Speech at the ILO Workshop on Training of Trainers Concerning ILO Standards and Cambodian Labour Law

by Ms Mitsuko Horiuchi, Regional Director, ILO Regional Office for Asia and the Pacific

Statement | Phnom Penh | 18 July 2000

H. E. Mr Ith Sam Heng, Minister in charge of the Ministry of Social Affairs, Labour, Vocational Training and Youth Rehabilitation;
Distinguished participants;
Ladies and gentlemen

It gives me great pleasure to welcome you here today to this ILO Training of Trainers workshop, focusing on ILO Standards and Cambodian Labour Law. Last year you became only the second country in the Asia-Pacific region to ratify seven ILO fundamental Conventions B something that is an encouraging sign both in our region, and globally.
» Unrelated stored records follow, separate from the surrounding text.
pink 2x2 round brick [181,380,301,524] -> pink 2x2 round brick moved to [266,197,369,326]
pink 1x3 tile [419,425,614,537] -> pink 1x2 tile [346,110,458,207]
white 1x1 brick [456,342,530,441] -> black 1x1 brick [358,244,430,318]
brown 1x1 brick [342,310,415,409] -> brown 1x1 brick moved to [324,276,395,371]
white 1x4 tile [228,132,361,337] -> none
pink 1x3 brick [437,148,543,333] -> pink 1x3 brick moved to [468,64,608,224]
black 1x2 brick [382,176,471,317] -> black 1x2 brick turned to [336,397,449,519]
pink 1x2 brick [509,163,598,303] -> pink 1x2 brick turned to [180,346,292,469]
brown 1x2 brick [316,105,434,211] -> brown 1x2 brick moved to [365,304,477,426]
This decision demonstrates that you fully subscribe and commit to building a "social floor" even though your country’s development needs are still significant. The UNDP’s Human Development Index for 2000 ranks Cambodia at 136, of 174 countries. It is particularly encouraging that you are pursuing economic development together with human rights. You are recognizing that these fundamental rights are not luxuries to be added later; development without fundamental rights is like a meal with no rice.

We all know, that ratification is a significant step towards guaranteeing and protecting workers’right - but alone, it is not enough. These rights must become a part of daily life, something that each and every woman and man can count on.
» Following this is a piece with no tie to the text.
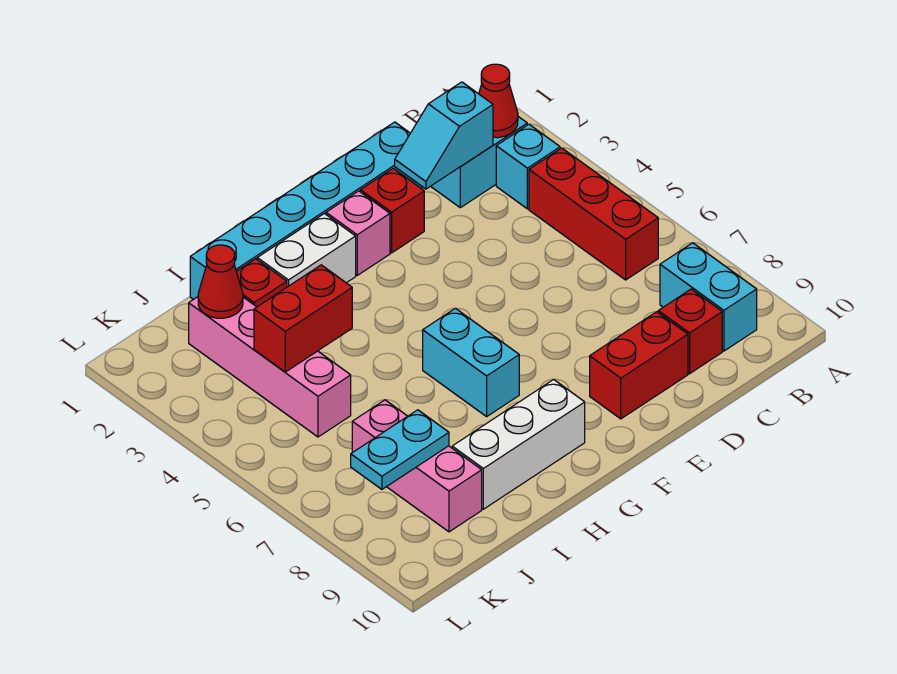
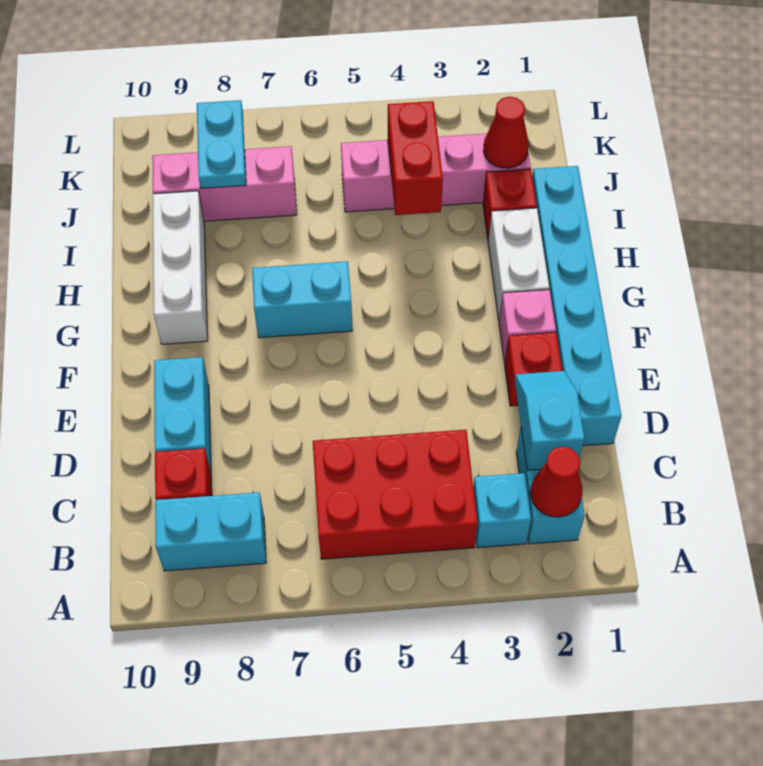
red 1x3 brick [529,148,658,280] -> red 2x3 brick [313,430,478,559]
red 1x2 brick [590,312,688,419] -> cyan 1x2 brick [154,357,211,471]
We must put the message carried by the ILO’s fundamental Conventions into every workplace in the world. This training course is intended to help you start your journey towards that goal in Cambodia. The course will deepen your understanding of these core Conventions, and thus help entrench these principles in your world of work. These principles form the basis of the ILO’s primary goal, our decent work agenda. During the next four days, we will be providing you with the knowledge that you need to move towards effective implementation.

I must also thank the Labour Minister Mr. Ith Sam Heng, and through him, his staff, for their efforts last December - which contributed greatly to the success of the ILO/Japan/US Regional Seminar on the ILO Declaration on Fundamental Principles and Rights at Work, held in Phnom Penh. Once again, it was very pleasing to learn, through our experiences at that meeting, just how seriously this fundamentally important issue is taken here.
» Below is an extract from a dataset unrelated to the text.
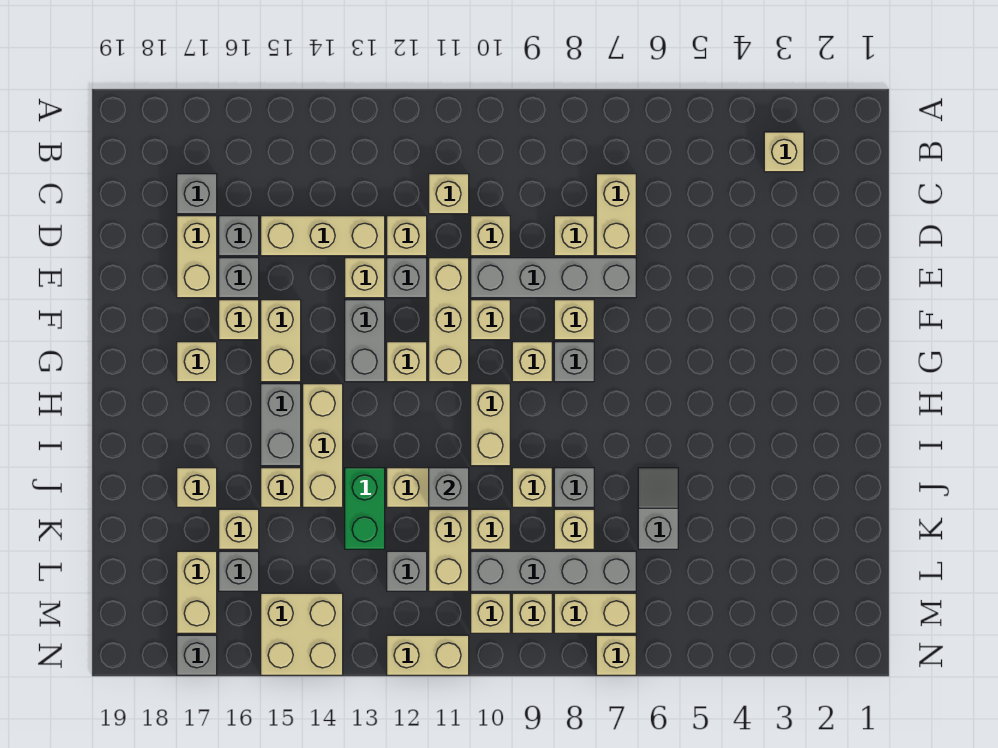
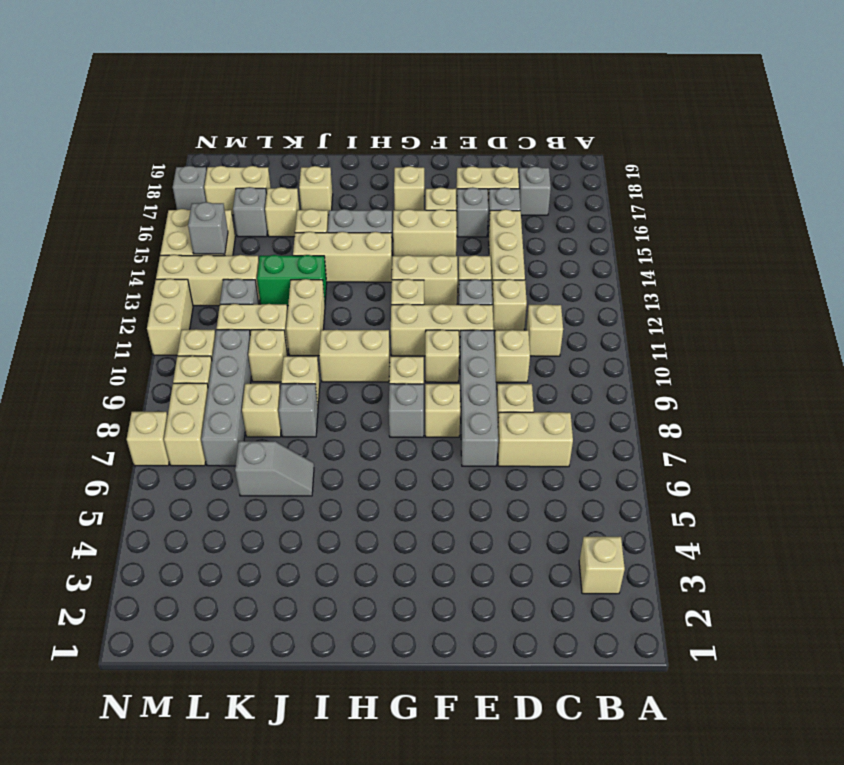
grey 1x2 brick [345,300,385,382] -> tan 1x2 brick [392,255,458,305]
grey 1x1 brick [429,468,469,507] -> grey 1x1 brick moved to [188,202,228,254]
none -> tan 1x3 brick [156,255,260,306]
At that same seminar, Prime Minister Samdech Hun Sen gave us three reasons why your country is placing such importance on the promotion of fundamental workers’ rights. First, he said, looking back to Cambodia’s early history, there were then no serious problems in the areas covered by the fundamental rights areas. Second, he said, although most of Cambodia’s history had been peaceful, its experience with one genocidal regime and savage forced labour had given people a clear understanding of the importance of principles and rights at work. And, third, the past has left Cambodia with a relatively high number of women and young persons who should be protected by proper labour standards.

At the ILO, we welcome your ratification of these Conventions, and we welcome the opportunity to work with you to achieve full implementation. We all know that your ratification decisions came just one year ago, and, of course, perfect implementation is not achieved overnight. Training courses such as this one, combined with your dedication and hard work will, though, bring us closer to our goal.

In today’s globalizing economy, the importance of these fundamental rights is even more apparent. The ILO Declaration on Fundamental Principles and Rights - which had its beginnings at the 1995 World Summit for Social Development - can provide a badly needed social floor for the global economy. Whatever its merits, globalization is a part of the world we live in today. The revolution in information and communications technology that has occurred over the past two decades has changed the face of the world in which we live and work. Investment flows are massive. Markets are volatile. It is a world that offers opportunities, and risks. Cambodia is now, of course, one of the ASEAN 10, and is therefore connected with the economic integration that is underway in this region. Building fundamental principles and rights at work into every Cambodian workplace will help you to take advantage of the opportunities, and minimize the risks. Achieving this will call for a committed partnership between the government, the social partners and NGOs. This cooperation, and this commitment, will help us to move closer to a day when decent work is a reality for all Cambodians.

Once again, I wish you well with your work here today, and with the series of workshops to come.